Walk the plank!
‘Desert pirates’ invade Reno’s music scene
The setting: Carson City, Berl Ives songs, alcohol, a portable cassette player, a stereo, spoons, pots, pans, ashtrays, punk rockers.
Somehow, out of that drunken haze three years ago, a tape emerged. The tape was passed around. Friends got excited. More people and instruments were brought in. Now, the Scurvy Bastards are about to release their first CD, a split CD with another local band, Lack of Integrity.
But the Scurvy Bastards’ music has varied from their punk roots, with all the members having long histories in Reno’s underground punk scene. Rather than punk, the Scurvy Bastards play pirate music.
Yes, pirate music.
Calling on the songs of Ives, the Dubliners and the Pogues, as well as adding original tunes, the Scurvy Bastards take to the stage with a sound unlike any other in Reno. Alongside the guitar, drums and bass are instruments such as the bagpipes, fiddle and accordion. And what pirate band would be complete without a penny whistle?
While listening to their CD, it is impossible not to conjure up scenes from Treasure Island, in which drunken pirates celebrate the thought of finding treasure while downing pints of beer. Yells of “arrrr!” and drunken revelry can be heard in the background.
The night of drinking that turned into the Scurvy Bastards seems to fit the band members. “It’s not that anyone said anything like, ‘Let’s be this kind of band,'” says penny whistle/tambourine player and “cabin boy” Aaron Alvarez.
And while the band has fun with the style of music they are playing, the Scurvy Bastards are not just for laughs. All the members are serious about the music they play—they just want to have fun while playing.
“All of us are big music fans,” Alvarez says.
Darren Barnes, the band’s drummer and newest member, says he thinks that is one of the reasons the band is so fun.
“For me, it’s fun to actually play real music,” Barnes says. “I like seeing what happens with [fellow band members] Joe or Brooke or Erica. It’s motivating, stimulating.”
Richard Tarantino, the banjoist, says the shows become more than people going to see a band. “We’re providing a good time for us and the people at the shows,” he says.
And the audiences, according to the band, agree.
“People who come in off the street are shocked,” says accordion and bagpipes player Joe Logiorato. “They don’t know what to think. Just the fact that we have bagpipes, an accordion and a fiddle—it just throws people for a loop.”
And while the punk rock scene is known for its political commentary, the self-described “desert pirates” have shied away from taking political stances in their music.

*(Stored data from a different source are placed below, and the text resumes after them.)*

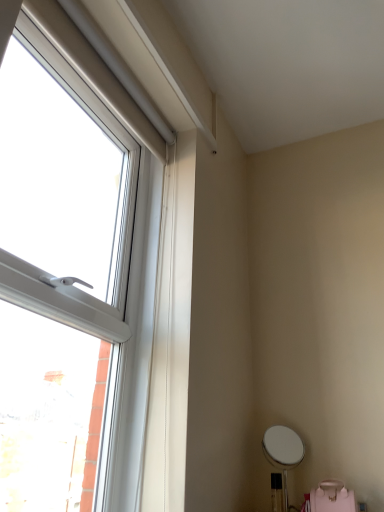
Question: In terms of width, does pink matte swivel chair at lower right look wider or thinner when compared to transparent plastic window at left?

Choices:
 (A) wide
 (B) thin

Answer: (A)

Question: Does point (350, 505) appear closer or farther from the camera than point (117, 121)?

Choices:
 (A) closer
 (B) farther

Answer: (A)

Question: From a real-world perspective, is pink matte swivel chair at lower right above or below transparent plastic window at left?

Choices:
 (A) above
 (B) below

Answer: (B)

Question: Considering the relative positions of transparent plastic window at left and pink matte swivel chair at lower right in the image provided, is transparent plastic window at left to the left or to the right of pink matte swivel chair at lower right?

Choices:
 (A) right
 (B) left

Answer: (B)

Question: Would you say transparent plastic window at left is inside or outside pink matte swivel chair at lower right?

Choices:
 (A) outside
 (B) inside

Answer: (A)

Question: Based on their sizes in the image, would you say transparent plastic window at left is bigger or smaller than pink matte swivel chair at lower right?

Choices:
 (A) small
 (B) big

Answer: (B)

Question: Is transparent plastic window at left taller or shorter than pink matte swivel chair at lower right?

Choices:
 (A) short
 (B) tall

Answer: (B)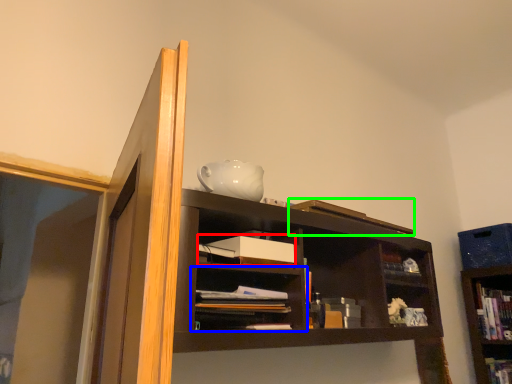
Question: Estimate the real-world distances between objects in this image. Which object is closer to paperback book (highlighted by a red box), shelf (highlighted by a blue box) or book (highlighted by a green box)?

Choices:
 (A) shelf
 (B) book

Answer: (A)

“It’s not Brooke yelling personal manifestos,” Logiorato says. “And that’s a rarity here.”
“Especially in the punk rock scene,” Tarantino says.
“If we tried to bring politics into it, it would totally ruin everything,” Logiorato says. “It would throw off the mood. We have punk bands for that.”
And most of the members of the Scurvy Bastards are in other groups. Barnes, Brooke Walker and Aaron Alvarez are in Lack of Integrity, and Tarantino and Robbie Bouldin play in The Livid.
One of the Scurvy Bastards, fiddle player Erica Alvarez, says the band has provided her with an opportunity to display her musical talents.
“I grew up listening to punk rock,” she says. “But I never thought I’d be able to play in a band, because I played the fiddle.”
But the fiddle is a mainstay in the Scurvy Bastards, along with the penny whistle and the accordion. How else could you play pirate music?